* _Your task_: Pick out every row below that contains the string "same", and copy each one in full.

┌──

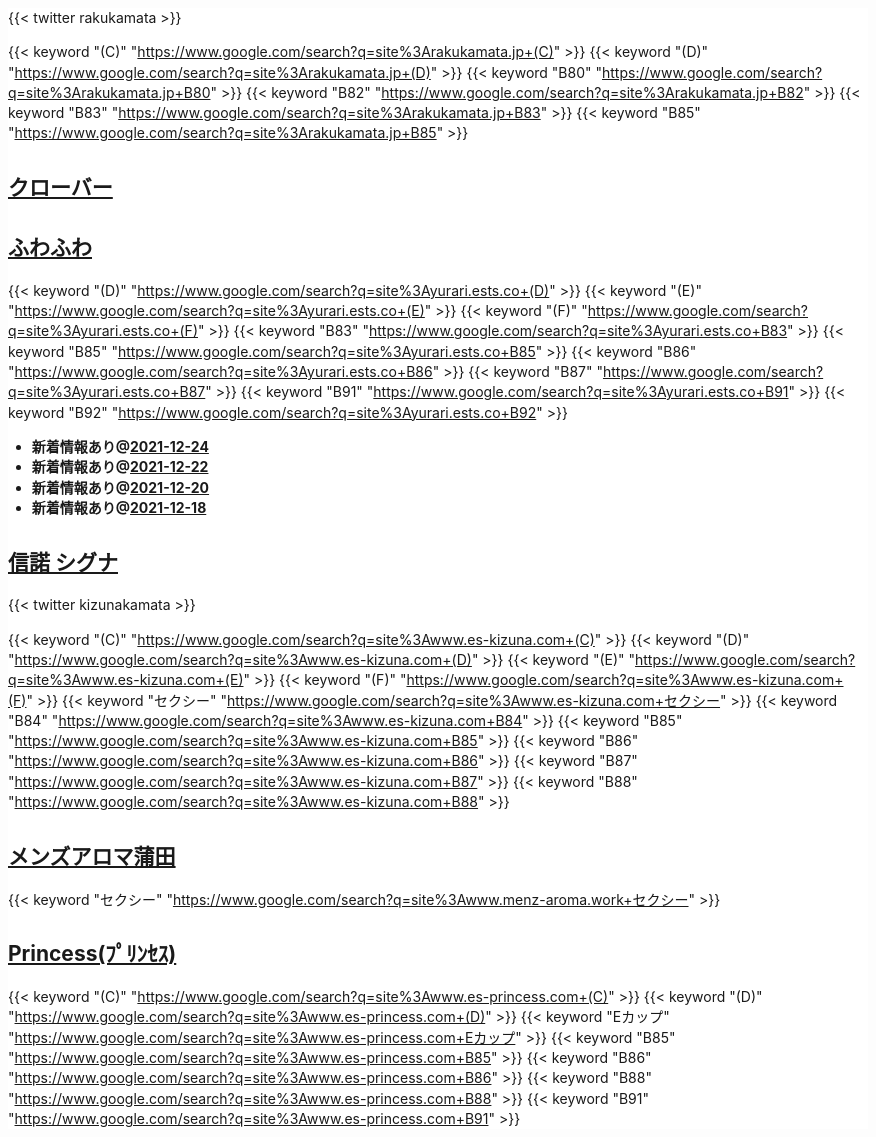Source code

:
{{< twitter rakukamata >}}

{{< keyword "(C)" "https://www.google.com/search?q=site%3Arakukamata.jp+(C)" >}} {{< keyword "(D)" "https://www.google.com/search?q=site%3Arakukamata.jp+(D)" >}} {{< keyword "B80" "https://www.google.com/search?q=site%3Arakukamata.jp+B80" >}} {{< keyword "B82" "https://www.google.com/search?q=site%3Arakukamata.jp+B82" >}} {{< keyword "B83" "https://www.google.com/search?q=site%3Arakukamata.jp+B83" >}} {{< keyword "B85" "https://www.google.com/search?q=site%3Arakukamata.jp+B85" >}} 

## [クローバー](http://koinohana.work/)


## [ふわふわ](http://yurari.ests.co/)
{{< keyword "(D)" "https://www.google.com/search?q=site%3Ayurari.ests.co+(D)" >}} {{< keyword "(E)" "https://www.google.com/search?q=site%3Ayurari.ests.co+(E)" >}} {{< keyword "(F)" "https://www.google.com/search?q=site%3Ayurari.ests.co+(F)" >}} {{< keyword "B83" "https://www.google.com/search?q=site%3Ayurari.ests.co+B83" >}} {{< keyword "B85" "https://www.google.com/search?q=site%3Ayurari.ests.co+B85" >}} {{< keyword "B86" "https://www.google.com/search?q=site%3Ayurari.ests.co+B86" >}} {{< keyword "B87" "https://www.google.com/search?q=site%3Ayurari.ests.co+B87" >}} {{< keyword "B91" "https://www.google.com/search?q=site%3Ayurari.ests.co+B91" >}} {{< keyword "B92" "https://www.google.com/search?q=site%3Ayurari.ests.co+B92" >}} 

- **新着情報あり@[2021-12-24](/post/2021-12-24)**
- **新着情報あり@[2021-12-22](/post/2021-12-22)**
- **新着情報あり@[2021-12-20](/post/2021-12-20)**
- **新着情報あり@[2021-12-18](/post/2021-12-18)**
## [信諾 シグナ](http://www.es-kizuna.com/)


{{< twitter kizunakamata >}}

{{< keyword "(C)" "https://www.google.com/search?q=site%3Awww.es-kizuna.com+(C)" >}} {{< keyword "(D)" "https://www.google.com/search?q=site%3Awww.es-kizuna.com+(D)" >}} {{< keyword "(E)" "https://www.google.com/search?q=site%3Awww.es-kizuna.com+(E)" >}} {{< keyword "(F)" "https://www.google.com/search?q=site%3Awww.es-kizuna.com+(F)" >}} {{< keyword "セクシー" "https://www.google.com/search?q=site%3Awww.es-kizuna.com+セクシー" >}} {{< keyword "B84" "https://www.google.com/search?q=site%3Awww.es-kizuna.com+B84" >}} {{< keyword "B85" "https://www.google.com/search?q=site%3Awww.es-kizuna.com+B85" >}} {{< keyword "B86" "https://www.google.com/search?q=site%3Awww.es-kizuna.com+B86" >}} {{< keyword "B87" "https://www.google.com/search?q=site%3Awww.es-kizuna.com+B87" >}} {{< keyword "B88" "https://www.google.com/search?q=site%3Awww.es-kizuna.com+B88" >}} 

## [メンズアロマ蒲田](http://www.menz-aroma.work/)
{{< keyword "セクシー" "https://www.google.com/search?q=site%3Awww.menz-aroma.work+セクシー" >}} 

## [Princess(ﾌﾟﾘﾝｾｽ)](http://www.es-princess.com/)
{{< keyword "(C)" "https://www.google.com/search?q=site%3Awww.es-princess.com+(C)" >}} {{< keyword "(D)" "https://www.google.com/search?q=site%3Awww.es-princess.com+(D)" >}} {{< keyword "Eカップ" "https://www.google.com/search?q=site%3Awww.es-princess.com+Eカップ" >}} {{< keyword "B85" "https://www.google.com/search?q=site%3Awww.es-princess.com+B85" >}} {{< keyword "B86" "https://www.google.com/search?q=site%3Awww.es-princess.com+B86" >}} {{< keyword "B88" "https://www.google.com/search?q=site%3Awww.es-princess.com+B88" >}} {{< keyword "B91" "https://www.google.com/search?q=site%3Awww.es-princess.com+B91" >}} 
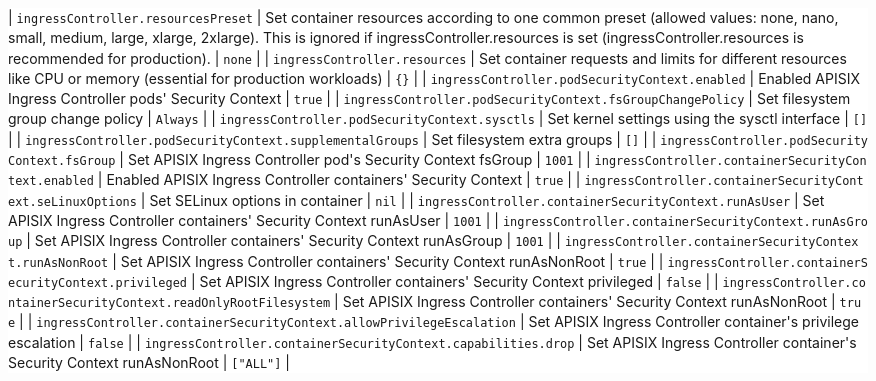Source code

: | `ingressController.resourcesPreset`                                   | Set container resources according to one common preset (allowed values: none, nano, small, medium, large, xlarge, 2xlarge). This is ignored if ingressController.resources is set (ingressController.resources is recommended for production). | `none`                                      |
| `ingressController.resources`                                         | Set container requests and limits for different resources like CPU or memory (essential for production workloads)                                                                                                                              | `{}`                                        |
| `ingressController.podSecurityContext.enabled`                        | Enabled APISIX Ingress Controller pods' Security Context                                                                                                                                                                                       | `true`                                      |
| `ingressController.podSecurityContext.fsGroupChangePolicy`            | Set filesystem group change policy                                                                                                                                                                                                             | `Always`                                    |
| `ingressController.podSecurityContext.sysctls`                        | Set kernel settings using the sysctl interface                                                                                                                                                                                                 | `[]`                                        |
| `ingressController.podSecurityContext.supplementalGroups`             | Set filesystem extra groups                                                                                                                                                                                                                    | `[]`                                        |
| `ingressController.podSecurityContext.fsGroup`                        | Set APISIX Ingress Controller pod's Security Context fsGroup                                                                                                                                                                                   | `1001`                                      |
| `ingressController.containerSecurityContext.enabled`                  | Enabled APISIX Ingress Controller containers' Security Context                                                                                                                                                                                 | `true`                                      |
| `ingressController.containerSecurityContext.seLinuxOptions`           | Set SELinux options in container                                                                                                                                                                                                               | `nil`                                       |
| `ingressController.containerSecurityContext.runAsUser`                | Set APISIX Ingress Controller containers' Security Context runAsUser                                                                                                                                                                           | `1001`                                      |
| `ingressController.containerSecurityContext.runAsGroup`               | Set APISIX Ingress Controller containers' Security Context runAsGroup                                                                                                                                                                          | `1001`                                      |
| `ingressController.containerSecurityContext.runAsNonRoot`             | Set APISIX Ingress Controller containers' Security Context runAsNonRoot                                                                                                                                                                        | `true`                                      |
| `ingressController.containerSecurityContext.privileged`               | Set APISIX Ingress Controller containers' Security Context privileged                                                                                                                                                                          | `false`                                     |
| `ingressController.containerSecurityContext.readOnlyRootFilesystem`   | Set APISIX Ingress Controller containers' Security Context runAsNonRoot                                                                                                                                                                        | `true`                                      |
| `ingressController.containerSecurityContext.allowPrivilegeEscalation` | Set APISIX Ingress Controller container's privilege escalation                                                                                                                                                                                 | `false`                                     |
| `ingressController.containerSecurityContext.capabilities.drop`        | Set APISIX Ingress Controller container's Security Context runAsNonRoot                                                                                                                                                                        | `["ALL"]`                                   |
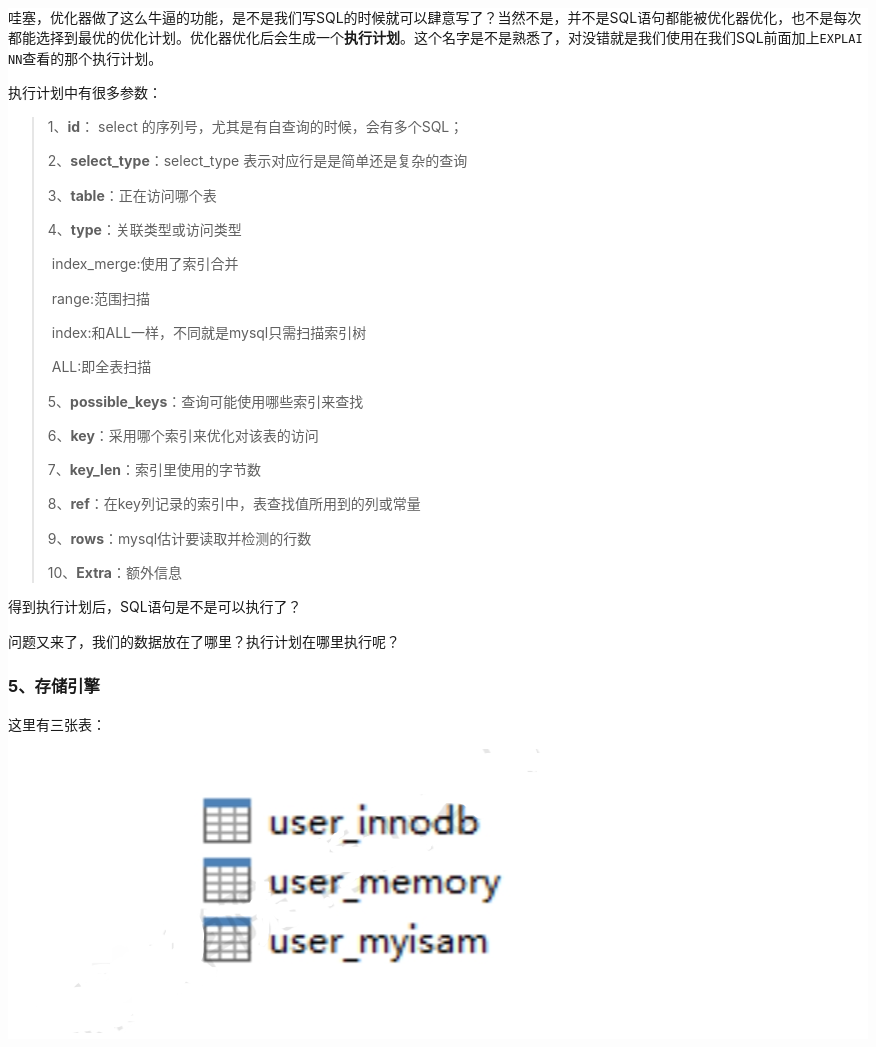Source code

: 哇塞，优化器做了这么牛逼的功能，是不是我们写SQL的时候就可以肆意写了？当然不是，并不是SQL语句都能被优化器优化，也不是每次都能选择到最优的优化计划。优化器优化后会生成一个**执行计划**。这个名字是不是熟悉了，对没错就是我们使用在我们SQL前面加上`EXPLAINN`查看的那个执行计划。

执行计划中有很多参数：

> 1、**id**： select 的序列号，尤其是有自查询的时候，会有多个SQL；
>
> 2、**select_type**：select_type 表示对应行是是简单还是复杂的查询
>
> 3、**table**：正在访问哪个表
>
> 4、**type**：关联类型或访问类型
>
> ​	index_merge:使用了索引合并
>
> ​	range:范围扫描
>
> ​	index:和ALL一样，不同就是mysql只需扫描索引树
>
> ​	ALL:即全表扫描
>
> 5、**possible_keys**：查询可能使用哪些索引来查找
>
> 6、**key**：采用哪个索引来优化对该表的访问
>
> 7、**key_len**：索引里使用的字节数
>
> 8、**ref**：在key列记录的索引中，表查找值所用到的列或常量
>
> 9、**rows**：mysql估计要读取并检测的行数
>
> 10、**Extra**：额外信息

得到执行计划后，SQL语句是不是可以执行了？

问题又来了，我们的数据放在了哪里？执行计划在哪里执行呢？

### 5、存储引擎

这里有三张表：

![image-20210321195800950](imgs/image-20210321195800950.png)
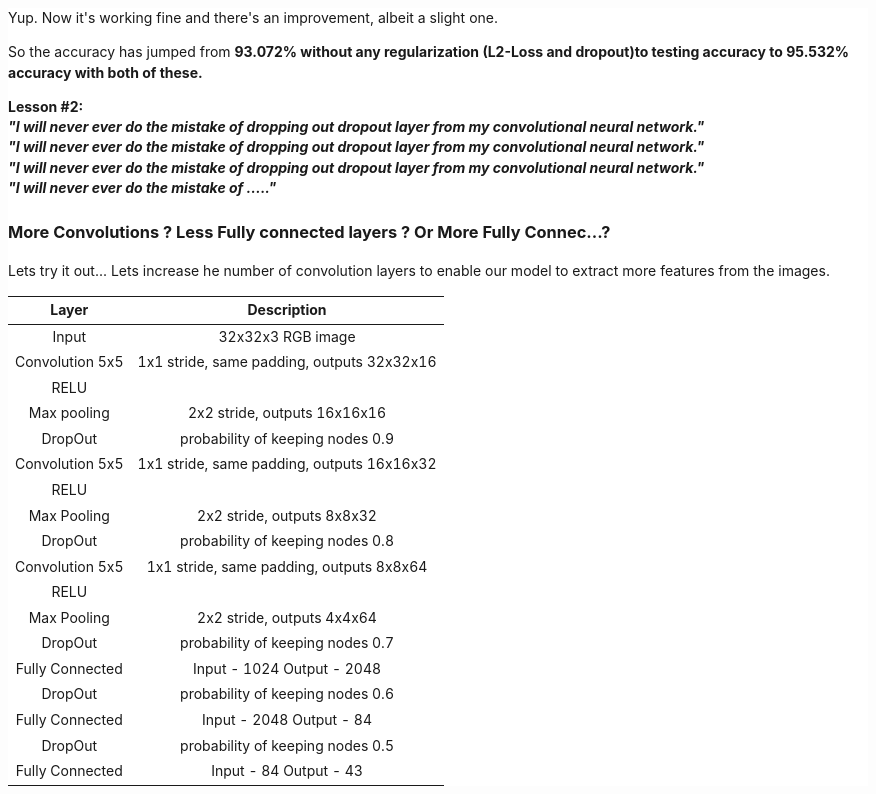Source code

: Yup. Now it's working fine and there's an improvement, albeit a slight one.

So the accuracy has jumped from **93.072% without any regularization (L2-Loss and dropout)to testing accuracy to 95.532% accuracy with both of these.**

**Lesson #2:** <br>
***"I will never ever do the mistake of dropping out dropout layer from my convolutional neural network."***<br>
***"I will never ever do the mistake of dropping out dropout layer from my convolutional neural network."***<br>
***"I will never ever do the mistake of dropping out dropout layer from my convolutional neural network."***<br>
***"I will never ever do the mistake of ....."*** <br>


### More Convolutions ? Less Fully connected layers ? Or More Fully Connec...?

Lets try it out...
Lets increase he number of convolution layers to enable our model to extract more features from the images.

| Layer                 |     Description                               | 
|:---------------------:|:---------------------------------------------:| 
| Input                 | 32x32x3 RGB image                             | 
| Convolution 5x5       | 1x1 stride, same padding, outputs 32x32x16    |
| RELU                  |                                               |
| Max pooling           | 2x2 stride,  outputs 16x16x16                 |
| DropOut               | probability of keeping nodes 0.9              |
| Convolution 5x5       | 1x1 stride, same padding, outputs 16x16x32    |
| RELU                  |                                               |
| Max Pooling           | 2x2 stride, outputs 8x8x32                    |
| DropOut               | probability of keeping nodes 0.8              |
| Convolution 5x5       | 1x1 stride, same padding, outputs 8x8x64     |
| RELU                  |                                               |
| Max Pooling           | 2x2 stride, outputs 4x4x64                    |
| DropOut               | probability of keeping nodes 0.7              |
| Fully Connected       | Input - 1024 Output - 2048                    |
| DropOut               | probability of keeping nodes 0.6              |
| Fully Connected       | Input - 2048 Output - 84                      |
| DropOut               | probability of keeping nodes 0.5              |
| Fully Connected       | Input - 84 Output - 43                        |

└──

* _Solution below_:
| Convolution 5x5       | 1x1 stride, same padding, outputs 32x32x16    |
| Convolution 5x5       | 1x1 stride, same padding, outputs 16x16x32    |
| Convolution 5x5       | 1x1 stride, same padding, outputs 8x8x64     |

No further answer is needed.